# SELECTED EXTRACT:
↓

Industry AI Agent System Design/Customer-Facing Agents
Advanced30 min

Design a Hallucination-Free Banking Chatbot

A hellointerview-style system design deep dive into hallucination-free banking chatbots like JP Morgan's LLM Suite and Bank of America's Erica. Covers requirements, core entities, the no-hallucination architecture, and three production deep dives: hallucination prevention via LLM-as-router, audit trail and regulatory compliance, and graceful degradation with confidence-based fallback. Each deep dive walks through naive, better, and production-grade approaches with trade-offs.

Quick Reference

  • The LLM NEVER generates financial numbers — balances, rates, and transactions all come from structured banking APIs
  • Architecture: LLM understands intent, calls structured API, formats the response. The LLM is a router, not a data source
  • Template-based responses with API-filled slots for factual data — free-form generation is only for conversational framing
  • Every response has a full provenance chain: customer question to intent classification to API call to response template to final answer
  • Confidence thresholds at every stage — refusing to answer when uncertain is the correct behavior in banking
  • One hallucinated interest rate or account balance is a regulatory violation and a potential lawsuit
  • Full audit trail with 7-year retention is a regulatory requirement under SOX and banking regulations
  • Graceful degradation to human agents is the only acceptable failure mode — never guess a financial figure

Understanding the Problem

A banking chatbot handles account inquiries, transaction history, product information, branch lookups, and simple transactions on behalf of bank customers. The absolute requirement that defines every architectural decision: the chatbot must NEVER hallucinate financial data. One wrong balance, one incorrect interest rate, one fabricated transaction is a regulatory violation and a potential lawsuit. This is not a quality issue — it is a legal liability. The fundamental architectural insight is that the LLM must be a router and formatter, never the source of truth. All factual data — account balances, interest rates, transaction amounts, product terms, fee schedules — comes from structured banking APIs. The LLM understands what the customer wants and formats the API response into natural language. It never generates a financial number from its weights. Products like Bank of America Erica (serving 42 million users), JP Morgan's internal LLM tools, and various fintech chatbots have proven the model works at scale. From a system design perspective, this is a rich problem because it touches zero-tolerance accuracy (hallucination is not a quality tradeoff — it is a hard constraint), regulatory compliance (every response must be auditable for 7 years), authentication and authorization (the chatbot accesses sensitive financial data), and graceful degradation (when uncertain, the only acceptable behavior is to say 'I do not know' and escalate).

Real project

Bank of America's Erica has served over 42 million users with 2 billion interactions since launch. JP Morgan has deployed internal LLM tools across its investment banking and asset management divisions with strict hallucination guardrails. The key insight from production deployments: the LLM-as-router architecture (where the model only selects APIs and formats responses, never generates factual data) achieves near-zero hallucination rates because there is no path through the system where a financial number originates from the model's weights.

The Core Framing

This is fundamentally about building a system where the LLM cannot hallucinate financial data by architectural design, not by prompt engineering. The three hardest sub-problems are: (1) ensuring every factual claim in a response traces back to a specific API response with zero exceptions, (2) maintaining a complete audit trail that satisfies banking regulators for 7 years, and (3) degrading gracefully when the system is uncertain rather than guessing at financial figures.

↑

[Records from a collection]
↓

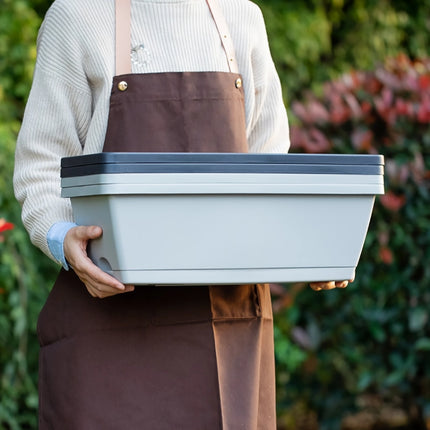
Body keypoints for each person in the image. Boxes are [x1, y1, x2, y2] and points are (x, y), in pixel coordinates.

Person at [14, 0, 350, 428]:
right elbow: (40, 167)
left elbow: (270, 173)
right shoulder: (78, 16)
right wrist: (63, 238)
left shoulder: (241, 18)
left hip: (227, 331)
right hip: (106, 325)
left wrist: (306, 252)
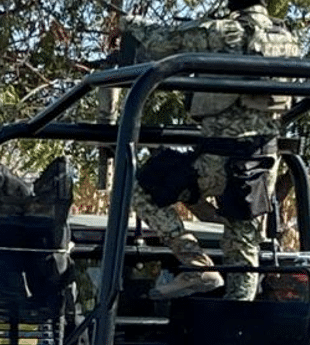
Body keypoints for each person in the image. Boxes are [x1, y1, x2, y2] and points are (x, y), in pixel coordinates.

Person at [121, 0, 299, 300]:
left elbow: (162, 41)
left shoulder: (218, 32)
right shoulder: (288, 39)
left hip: (216, 158)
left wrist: (128, 23)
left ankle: (196, 263)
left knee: (140, 190)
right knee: (242, 242)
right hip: (262, 161)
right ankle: (238, 320)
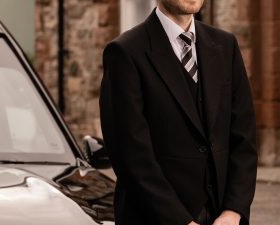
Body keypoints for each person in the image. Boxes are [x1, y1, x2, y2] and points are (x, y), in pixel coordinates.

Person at [99, 0, 257, 225]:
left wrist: (233, 210)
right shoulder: (125, 52)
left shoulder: (226, 45)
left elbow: (244, 138)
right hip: (155, 218)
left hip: (222, 218)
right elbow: (131, 156)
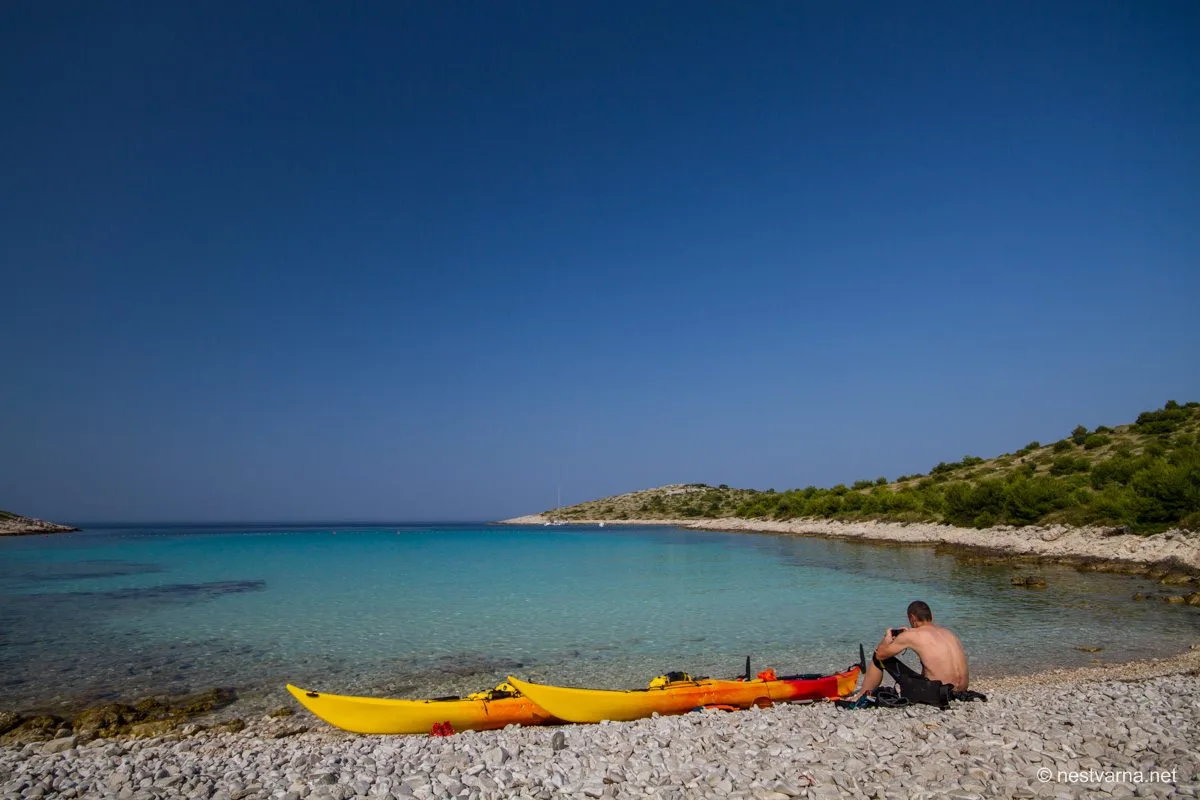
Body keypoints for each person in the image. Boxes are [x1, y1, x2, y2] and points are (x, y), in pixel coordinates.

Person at [846, 600, 970, 707]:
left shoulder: (912, 635)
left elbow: (881, 654)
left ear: (912, 618)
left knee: (877, 656)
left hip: (936, 693)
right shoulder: (949, 634)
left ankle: (862, 694)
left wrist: (887, 637)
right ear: (930, 616)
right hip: (961, 691)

↑

# STUDY QUESTIONS:
1 – Translate this sentence from the banking chatbot design text into Spanish: "This is not a quality issue — it is a legal liability."
2 – In the banking chatbot design text, reproduce the passage that begins at the words "Bank of America's Erica has" and stops after "the model's weights.".

# RESPONSES PER TASK:
1 – No se trata de un problema de calidad — es una responsabilidad legal.

2 –
Bank of America's Erica has served over 42 million users with 2 billion interactions since launch. JP Morgan has deployed internal LLM tools across its investment banking and asset management divisions with strict hallucination guardrails. The key insight from production deployments: the LLM-as-router architecture (where the model only selects APIs and formats responses, never generates factual data) achieves near-zero hallucination rates because there is no path through the system where a financial number originates from the model's weights.